The pro-democracy movement which began as “Occupy Wall Street” in New York City has spread like wildfire across a parched land.

In just one month, “hundreds of thousands of people” now are “rallying around the world and numerous encampments [are] springing up in cities large and small,” an Associated Press article declared today.

Occupations can be found in a host of U.S. cities, such as Washington, DC, Burlington, VT, Chicago, IL, Cincinnati, OH, Rapid City, SD and Fairbanks, Alaska.

An occupation in one U.S. city may prove to be especially interesting. The occupation of Charlotte, NC has planted its banner in the shadow of Bank of America (BoA) corporate headquarters.

Caption: Occupy Charlotte protesters before Bank of America corporate headquarters, Oct. 8/9, 2011.

Along with JPMorgan Chase and Citigroup, BoA is one of the most massive of the Big Banks.

And “thanks largely to its 2009 acquisition of Merrill Lynch,” declares Hoover’s, a top online business analysis service, “Bank of America is also one of the world’s leading wealth managers with more than $2 trillion under management.”

But while the worldwide Occupation movement may see BoA as Charlotte’s poster child for all that’s wrong with our current social structure, “Bank of America is really just one basic problem,” said Tom Shope, one of Occupy Charlotte’s coordinators.

Shope also was instrumental in getting this occupation started–a tough feat in an area frankly not known for massive, genuinely democratic protests.

Shope declared what he saw as the fundamental purpose of the Occupation movement.

“The power structure we have now is simply a rule of the wealthy, by the wealthy and for the wealthy. But the 99% of people in America and around the world have no real say over their own lives. That just has to end,” said Shope.

“If the Occupation movement can get people to remember and recognize their own basic human freedoms, then we can say we’ve done our job,” he added.

Others at the Charlotte Occupation stated much the same thing.

“The system is fundamentally broken. I have to admit, there’s one thing we at these occupations share with the people who make up the Tea Party: We know the people at the top ignore us. It’s just time to take back our country and our society,” said Eric McManus, one of the many who attended an Occupy Charlotte protest march on Bank of America Saturday.

“It’s time we stopped the constant corporate and financial abuses going on in our system. It’s time for a change,” said another protester who declined to give his name.

“I won’t be an Economic Slave,” declares one apparent father/daughter team. Protest at Bank of America headquarters, Oct. 8/9, 2011.

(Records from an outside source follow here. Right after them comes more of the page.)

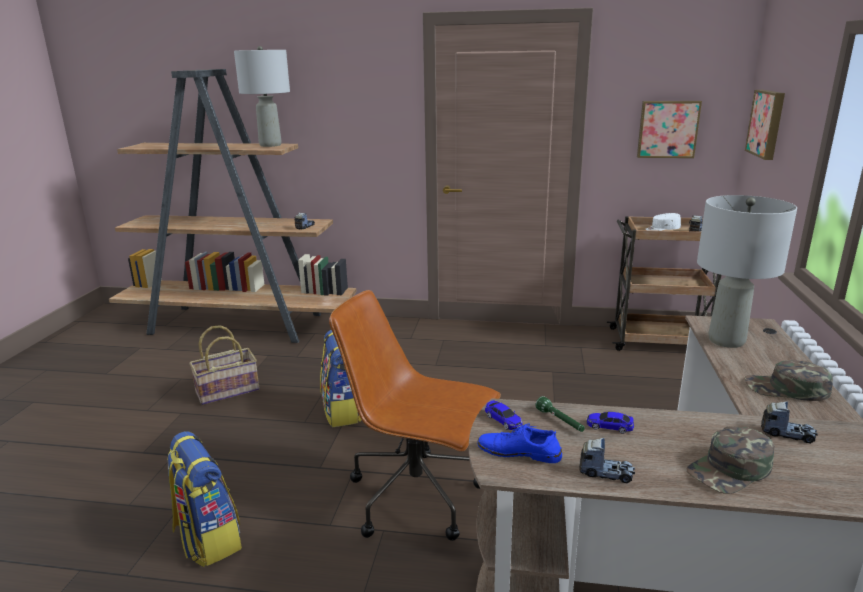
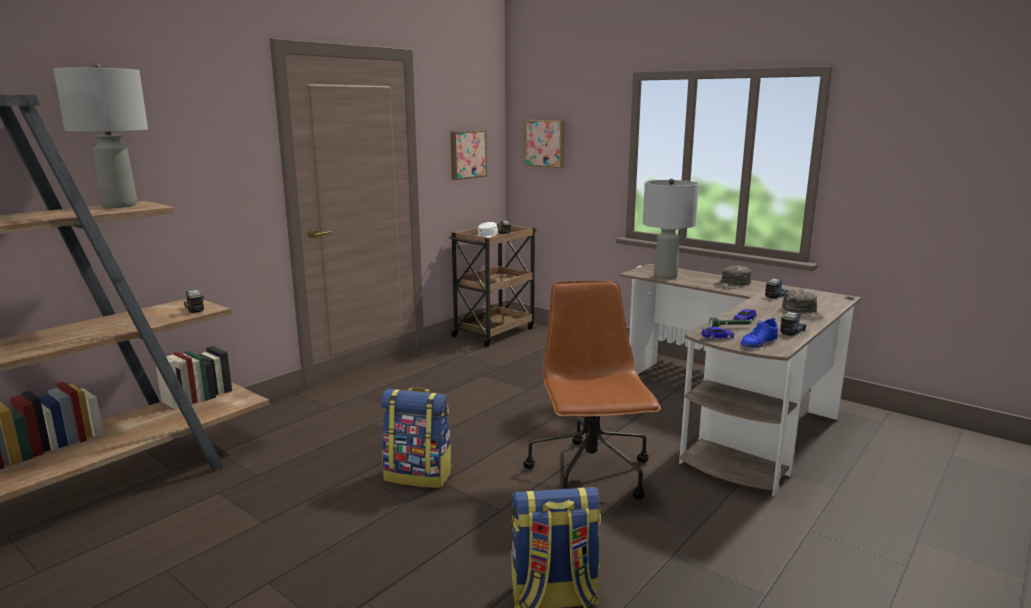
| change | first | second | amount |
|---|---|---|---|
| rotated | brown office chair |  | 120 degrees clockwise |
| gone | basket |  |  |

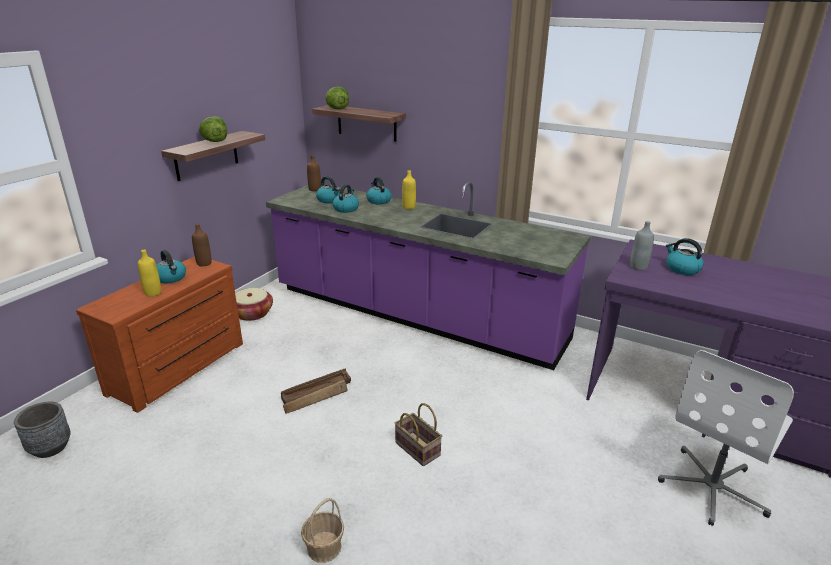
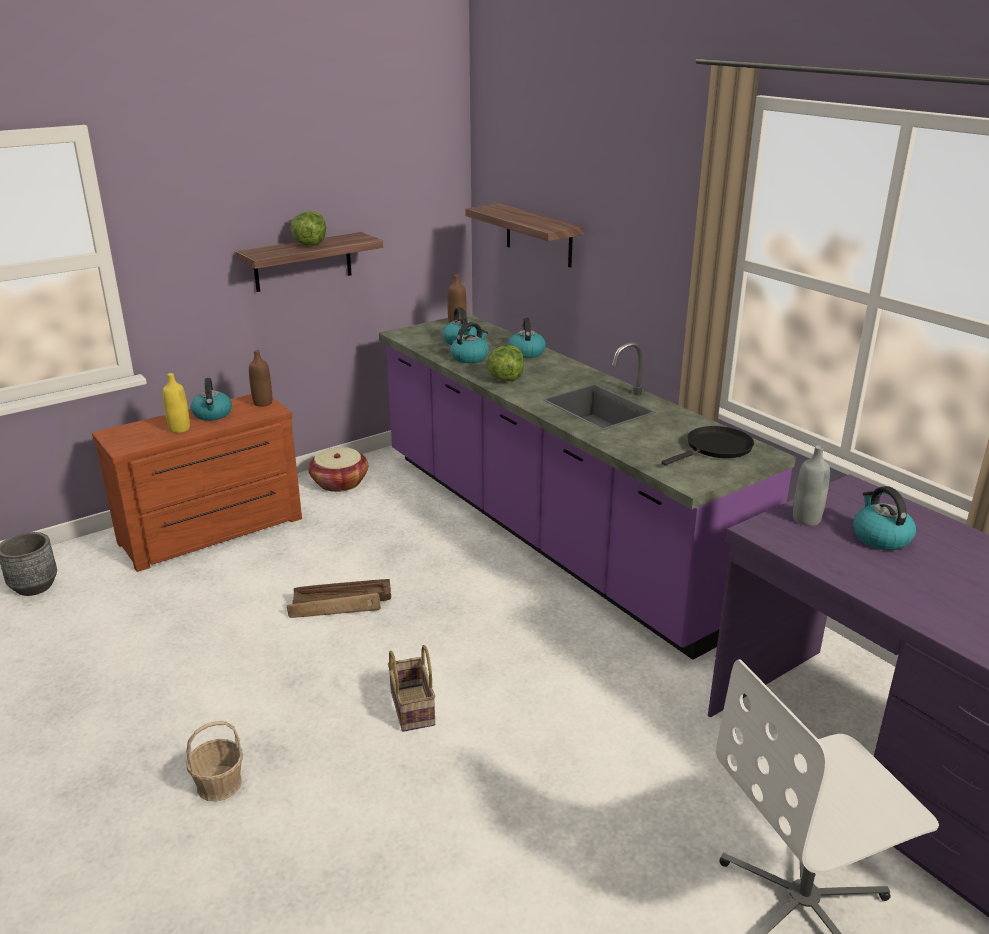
| change | first | second | amount |
|---|---|---|---|
| shifted | lettuce (no. 2 from left) |  |  |
| new |  | black frying pan |  |
| gone | yellow bottle (no. 2 from left) |  |  |

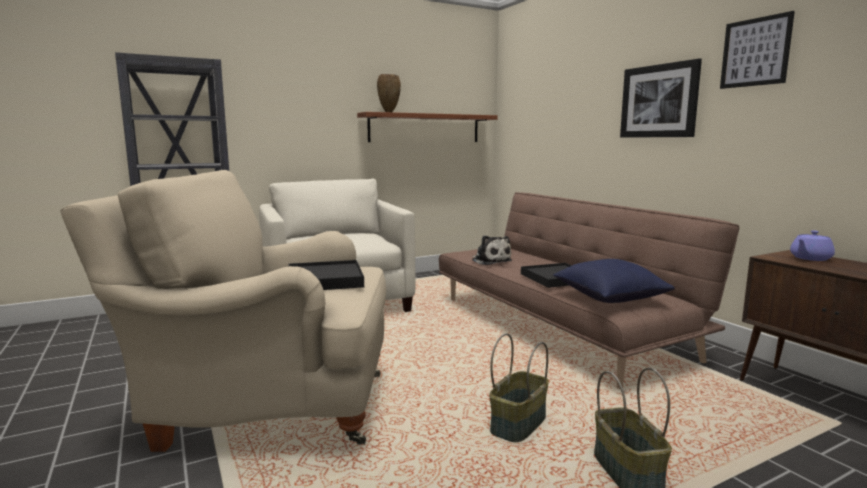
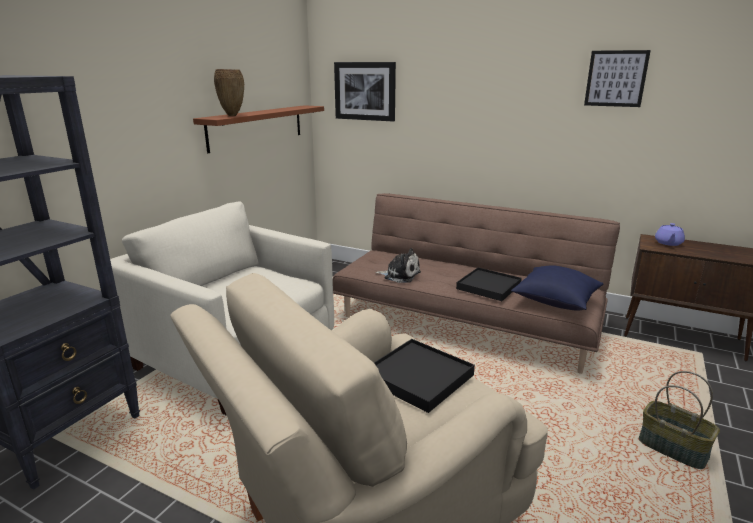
| change | first | second | amount |
|---|---|---|---|
| shifted | picture (no. 1 from left) |  |  |
| gone | basket (no. 1 from left) |  |  |

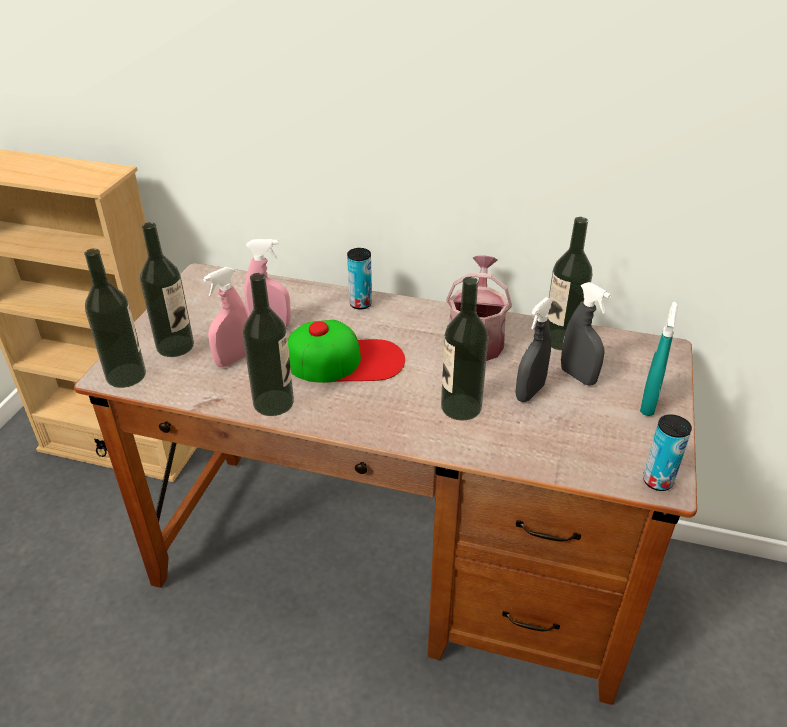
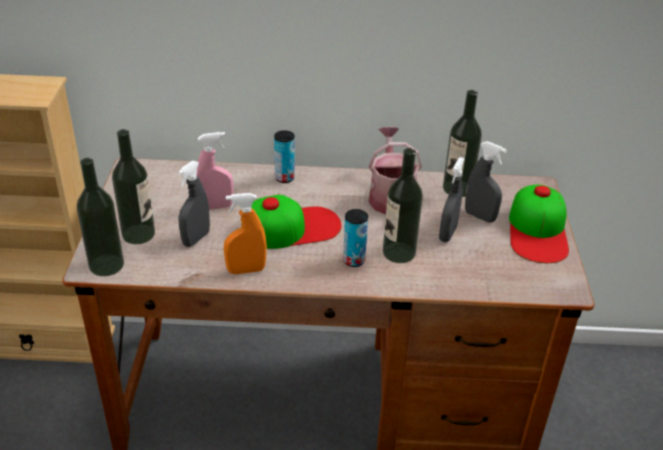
| change | first | second | amount |
|---|---|---|---|
| repainted | pink spray bottle (no. 1 from left) | grey spray bottle (no. 1 from left) |  |
| swapped | bottle (no. 3 from left) | orange spray bottle |  |
| shifted | can (no. 2 from left) |  |  |
| swapped | turquoise spray bottle | cap (no. 2 from left) |  |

These notions are held by nearly everyone at the occupation in Charlotte, and they appear to be the same basic ideas held at every other occupation, from Wall Street to Rome.

If some in the corporate media would spend less time judging the occupation protesters–and more time simply listening to them–they would discover this truth as well.

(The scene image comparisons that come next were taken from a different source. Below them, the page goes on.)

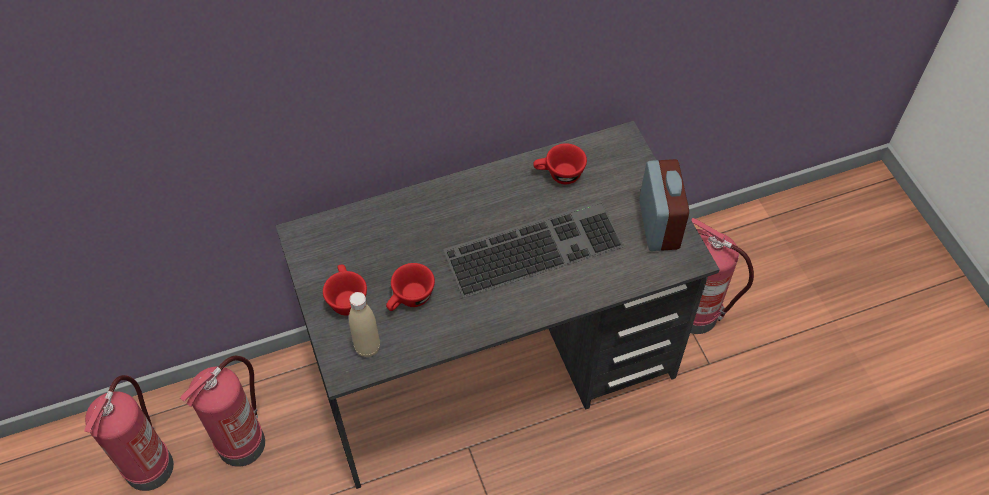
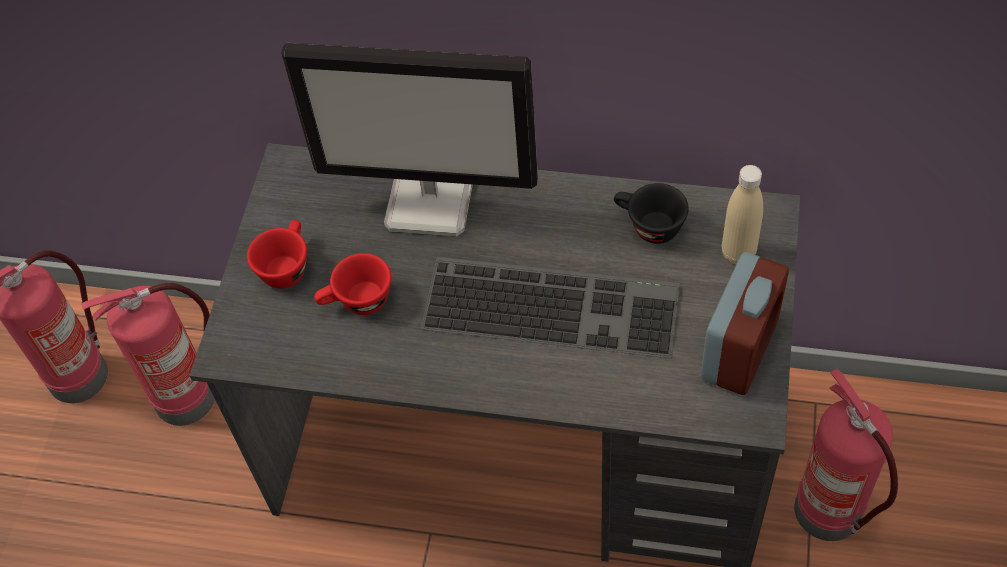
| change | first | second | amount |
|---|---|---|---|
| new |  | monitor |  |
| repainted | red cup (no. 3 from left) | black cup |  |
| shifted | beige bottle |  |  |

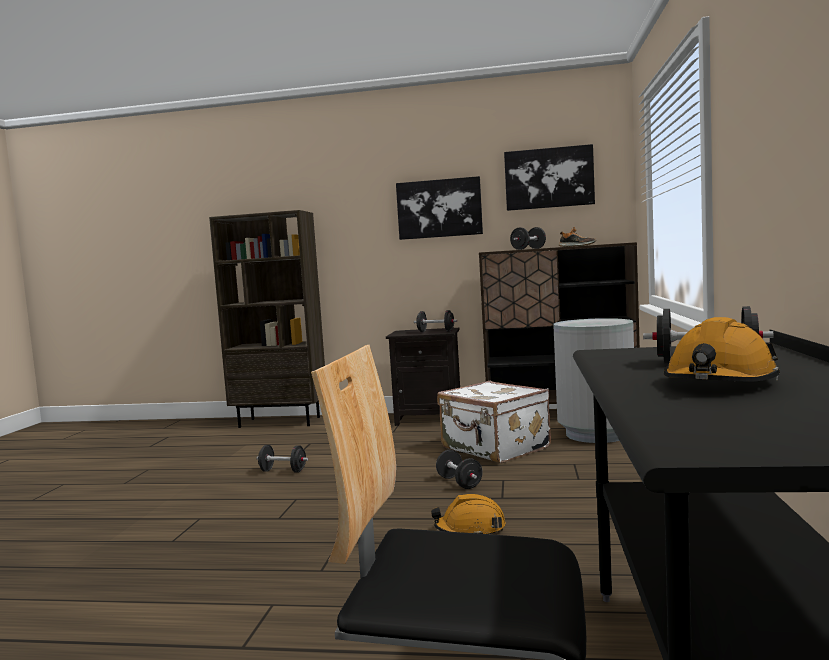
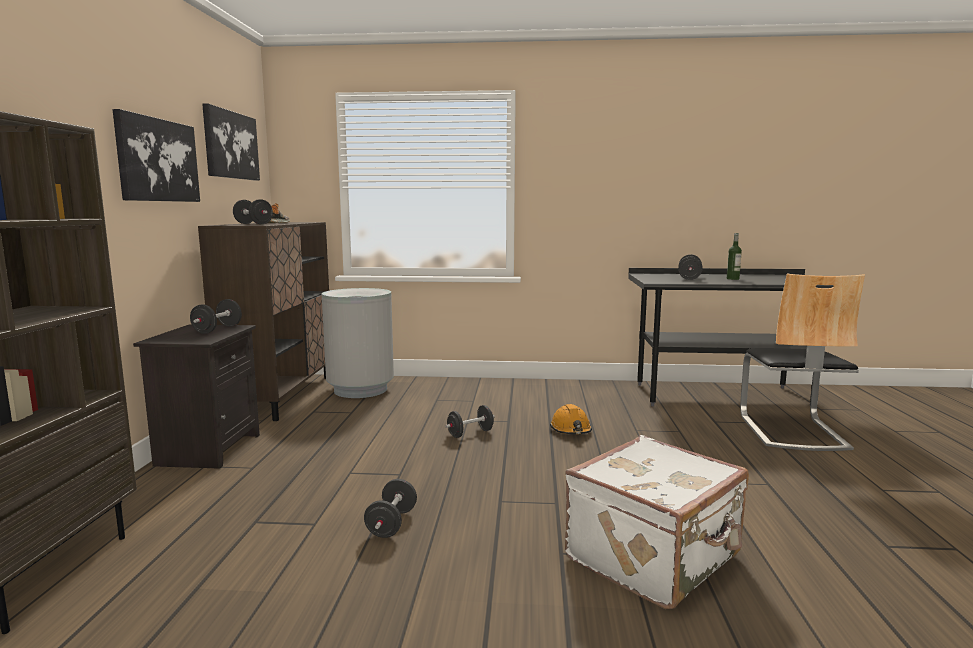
| change | first | second | amount |
|---|---|---|---|
| shifted | white suitcase |  |  |
| swapped | orange hard hat (no. 2 from left) | bottle |  |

At times the occupations may hit a note of discord, or even one or two notes of the absurd–but they are just as likely to hit an occasional pitch of pure beauty. The movement is young, raw and a genuine direct democracy in action.

Those who have all of the money but do none of the work like to shower the protesters with a heap of empty name-calling and abuse.

What‘s often not mentioned is the reason for all that abuse. Those at the top of America’s economic pyramid scheme are afraid.

They should be.

Working people in America and around the world are choosing to change themselves. Gone are the passive consumers who submissively play the powerless, sedated role laid out for them by their self-appointed ‘guardians’.

The 99% are swiftly becoming active citizens who realize that this world, their countries and even their own lives belong to them.

They’re beginning to realize that freedom is not something that is created by putting a few scribbles on a piece of dead parchment. Nor is freedom something that is created by business people in three-piece suits. Freedom cannot be sold, it cannot be consumed.

They also understand that no one can ‘defend’, ‘protect’ or ‘preserve’ their freedom for them. Freedom is not a passive act.

No one can predict what will become of the Occupation movement. But it may already have scored its most sweeping victory. Through this movement, the people have re-discovered their faith in themselves.

That alone marks the Occupation movement as the beginning of a brave new era for our tired world. And it is right on time.